There are other countries that we think we know well, when really we only know one bit. Indonesia is a good example - everyone knows Bali, but this huge country has so much more than that. Little remarked upon is its food (I have fond memories of Nasi Goreng - the national dish). I can vouch personally for the taste and variety of Indonesia’s cuisine though, in the case of the durian, not the smell. See Tim’s food blog about the country to find out what Alfred Russell Wallace thought of it.
Coffee seems to be a running theme this month too. The coffee drinkers in our office talk of little else, especially at about 11 am each morning. I don’t share their enthusiasm for the drink but, much like tea, the plantations are often wonderful to visit. We have quite a few countries where you can do that - Colombia, Indonesia, Ethiopia and Guatemala are examples that spring to mind. For tea plantations I like the ones near Fort Portal in western Uganda - stunning in any light, but memorably so in a wispy morning mist, with the Rwenzoris as a backdrop.

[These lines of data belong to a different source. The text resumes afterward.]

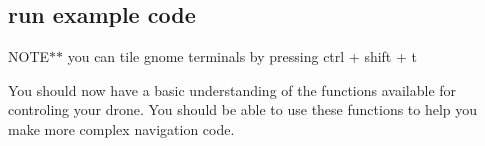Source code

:  \subsection*{run example code }


\begin{DoxyCode}{0}
\end{DoxyCode}
 N\+O\+T\+E$\ast$$\ast$ you can tile gnome terminals by pressing {\ttfamily ctrl + shift + t}

You should now have a basic understanding of the functions available for controling your drone. You should be able to use these functions to help you make more complex navigation code. 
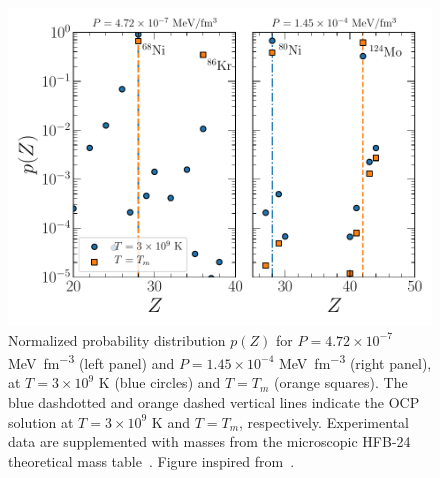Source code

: \begin{figure}[!t]
  \begin{center}
    \includegraphics[width=0.9\linewidth]{figures/pj_ocrust.pdf}
  \end{center}
  \caption[Normalized probability distribution of the atomic number $Z$ in the 
  outer-crust regime]{Normalized 
    probability distribution 
    $p(Z)$ for $P=4.72\times 10^{-7}$ \si{\MeV \per \cubic\femto\meter} (left 
    panel) and $P=1.45\times 
    10^{-4}$ \si{\MeV \per \cubic\femto\meter} (right panel), at 
    $T=3\times 10^9$ \si{\kelvin} (blue circles) and 
    $T=T_m$ (orange squares). The blue dashdotted and orange dashed vertical 
    lines indicate the OCP solution at $T=3\times 10^9$ \si{\kelvin} and 
    $T=T_m$, respectively.
    Experimental data are supplemented with masses from the microscopic 
    HFB-24 theoretical mass table~\cite{Goriely2013}. 
    Figure inspired from~\cite{Fantina2020}.}\label{fig:pj_ocrust}
\end{figure}

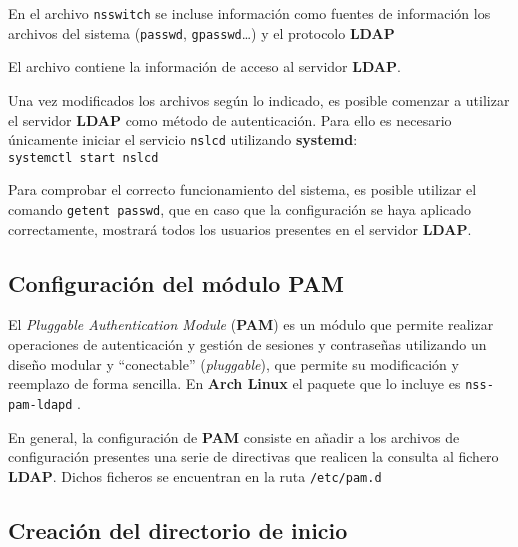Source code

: \documentclass{article}
\begin{document}

En el archivo \texttt{nsswitch} se incluse información como fuentes de información los archivos del sistema (\texttt{passwd}, \texttt{gpasswd}\dots) y el protocolo \textbf{LDAP}


El archivo contiene la información de acceso al servidor \textbf{LDAP}.

Una vez modificados los archivos según lo indicado, es posible comenzar a utilizar el servidor \textbf{LDAP} como método de autenticación. Para ello es necesario únicamente iniciar el servicio \texttt{nslcd} utilizando \textbf{systemd}:\\

\texttt{systemctl start nslcd}

Para comprobar el correcto funcionamiento del sistema, es posible utilizar el comando \texttt{getent passwd}, que en caso que la configuración se haya aplicado correctamente, mostrará todos los usuarios presentes en el servidor \textbf{LDAP}.

\subsection{Configuración del módulo PAM}

El \textit{Pluggable Authentication Module} (\textbf{PAM}) es un módulo que permite realizar operaciones de autenticación y gestión de sesiones y contraseñas\cite{osfrfc86} utilizando un diseño modular y ``conectable'' (\textit{pluggable}), que permite su modificación y reemplazo de forma sencilla. En \textbf{Arch Linux} el paquete que lo incluye es \texttt{nss-pam-ldapd} \cite{nss-pam-ldap}.

En general, la configuración de \textbf{PAM} consiste en añadir a los archivos de configuración presentes una serie de directivas que realicen la consulta al fichero \textbf{LDAP}. Dichos ficheros se encuentran en la ruta \texttt{/etc/pam.d}




\subsection{Creación del directorio de inicio}
\end{document}

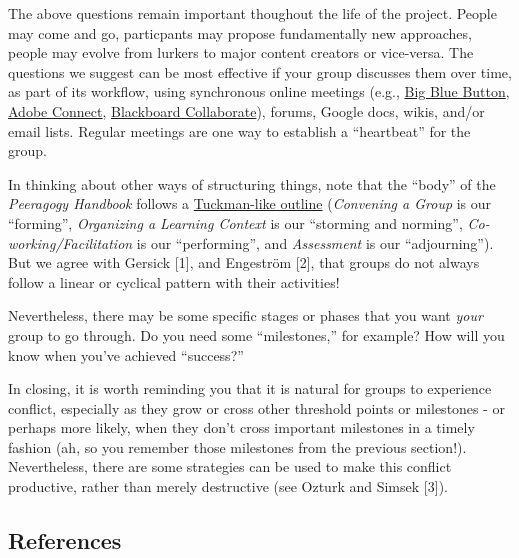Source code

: The above questions remain important thoughout the life of the project.
People may come and go, particpants may propose fundamentally new
approaches, people may evolve from lurkers to major content creators or
vice-versa. The questions we suggest can be most effective if your group
discusses them over time, as part of its workflow, using synchronous
online meetings (e.g., \href{http://www.bigbluebutton.org/}{Big Blue
Button},
\href{http://success.adobe.com/en/na/sem/products/connect/1109_6011_connect_webinars.html?sdid=IEASO\&skwcid=TC/textbar\%7B\%7D22191/textbar\%7B\%7Dadobe\%20connect/textbar\%7B\%7D/textbar\%7B\%7DS/textbar\%7B\%7De/textbar\%7B\%7D5894715262}{Adobe
Connect},
\href{http://www.blackboard.com/platforms/collaborate/overview.aspx}{Blackboard
Collaborate}), forums, Google docs, wikis, and/or email lists. Regular
meetings are one way to establish a ``heartbeat'' for the group.

In thinking about other ways of structuring things, note that the
``body'' of the \emph{Peeragogy Handbook} follows a
\href{http://en.wikipedia.org/wiki/Forming-storming-norming-performing}{Tuckman-like
outline} (\emph{Convening a Group} is our ``forming'', \emph{Organizing
a Learning Context} is our ``storming and norming'',
\emph{Co-working/Facilitation} is our ``performing'', and
\emph{Assessment} is our ``adjourning''). But we agree with Gersick
{{[}1{]}}, and Engeström {{[}2{]}}, that groups do not always follow a
linear or cyclical pattern with their activities!

Nevertheless, there may be some specific stages or phases that you want
\emph{your} group to go through. Do you need some ``milestones,'' for
example? How will you know when you've achieved ``success?''

In closing, it is worth reminding you that it is natural for groups to
experience conflict, especially as they grow or cross other threshold
points or milestones - or perhaps more likely, when they don't cross
important milestones in a timely fashion (ah, so you remember those
milestones from the previous section!). Nevertheless, there are some
strategies can be used to make this conflict productive, rather than
merely destructive (see Ozturk and Simsek {{[}3{]}}).

\hypertarget{references}{%
\subsection{References}\label{references}}

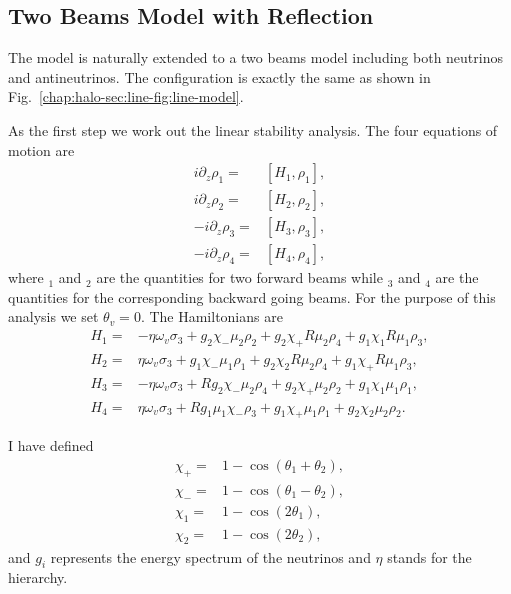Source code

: \subsection{Two Beams Model with Reflection}

The model is naturally extended to a two beams model including both neutrinos and antineutrinos. The configuration is exactly the same as shown in Fig.~\ref{chap:halo-sec:line-fig:line-model}.

As the first step we work out the linear stability analysis. The four equations of motion are
\begin{align}
    i \partial_z \rho_1 = & [ H_1, \rho_1 ], \\
    i \partial_z \rho_2 = & [ H_2, \rho_2 ], \\
    -i \partial_z \rho_3 = & [ H_3, \rho_3 ], \\
    -i \partial_z \rho_4 = & [ H_4, \rho_4 ],
\end{align}
where ${}_1$ and ${}_2$ are the quantities for two forward beams while ${}_3$ and ${}_4$ are the quantities for the corresponding backward going beams. For the purpose of this analysis we set $\theta_v = 0$. The Hamiltonians are
\begin{align}
    H_1 =& -\eta \omega_v \sigma_3 + g_2 \chi_- \mu_2 \rho_2 + g_2 \chi_+ R \mu_2 \rho_4 + g_1 \chi_1 R \mu_1 \rho_3, \\
    H_2 =& \eta \omega_v \sigma_3 + g_1 \chi_- \mu_1 \rho_1 + g_2 \chi_2 R \mu_2 \rho_4 + g_1 \chi_+ R \mu_1 \rho_3, \\
    H_3 =& -\eta \omega_v \sigma_3 + R g_2 \chi_- \mu_2 \rho_4 + g_2 \chi_+\mu_2 \rho_2 + g_1 \chi_1 \mu_1 \rho_1, \\
    H_4 =& \eta \omega_v \sigma_3 + R g_1 \mu_1 \chi_- \rho_3 + g_1 \chi_+ \mu_1 \rho_1 + g_2 \chi_2 \mu_2 \rho_2.
\end{align}

I have defined
\begin{align*}
    \chi_+ = & 1 - \cos ( \theta_1 + \theta_2 ), \\
    \chi_- = & 1 - \cos ( \theta_1 - \theta_2 ), \\
    \chi_1 = & 1 - \cos ( 2\theta_1 ), \\
    \chi_2 = & 1 - \cos ( 2\theta_2 ),
\end{align*}
and $g_i$ represents the energy spectrum of the neutrinos and $\eta$ stands for the hierarchy.


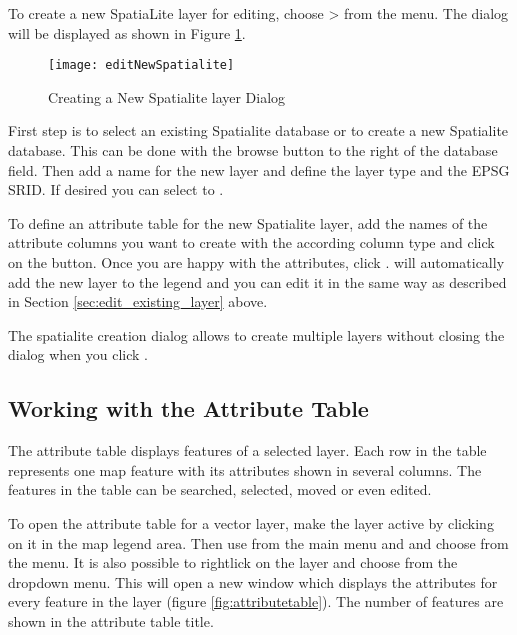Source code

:\label{sec:create spatialite}

To create a new SpatiaLite layer for editing, choose  >
 from the
 menu. The  dialog will be
displayed as shown in Figure \ref{fig:newspatialitelayer}.

\begin{figure}[ht]
   \centering
   \texttt{[image: editNewSpatialite]}
   \caption{Creating a New Spatialite layer Dialog \nixcaption}\label{fig:newspatialitelayer}
\end{figure}

First step is to select an existing Spatialite database or to create a new
Spatialite database. This can be done with the browse  button
to the right of the database field. Then add a name for the new layer and
define the layer type and the EPSG SRID. If desired you can select to
.

To define an attribute table for the new Spatialite layer, add the names
of the attribute columns you want to create with the according column type
and click on the  button. Once you are happy
with the attributes, click . \qg will automatically add the new
layer to the legend and you can edit it in the same way as described in
Section \ref{sec:edit_existing_layer} above.

The spatialite creation dialog allows to create multiple layers without
closing the dialog when you click .

\subsection{Working with the Attribute Table}
\label{sec:attribute table}

The attribute table displays features of a selected layer. Each row in the table
represents one map feature with its attributes shown in several columns. The
features in the table can be searched, selected, moved or even edited.

To open the attribute table for a vector layer, make the layer active by clicking
on it in the map legend area. Then use  from the main menu
and and choose 
from the menu. It is also possible to rightlick on the layer and
choose  from the
dropdown menu. This will open a new window which displays the attributes for
every feature in the layer (figure \ref{fig:attributetable}). The number of features
are shown in the attribute table title.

Talking of the office - a reminder... Obviously Bristol, England, is a long way away from many of you (we now have customers in 23 countries around the world) but for anyone passing through please drop by and see us. We will buy you lunch in the giant yurt next door (no really) and you can meet the team here and tell us about your travel plans.
A quick thank you to Sarah and Dudley for inviting to me to their local village in the Cotswolds to give a talk about Iran. Everyone seemed to like it, especially this quote from the 13th Century Persian poet Rumi, which seemed to give everyone a very different idea of Iran from the modern media stereotype.
“I am so drunk
I have lost the way in
and the way out.
I have lost the earth, the moon, and the sky.
Don't put another cup of wine in my hand,
pour it in my mouth,
for I have lost the way to my mouth.”
Truly the world is surprising at every turn!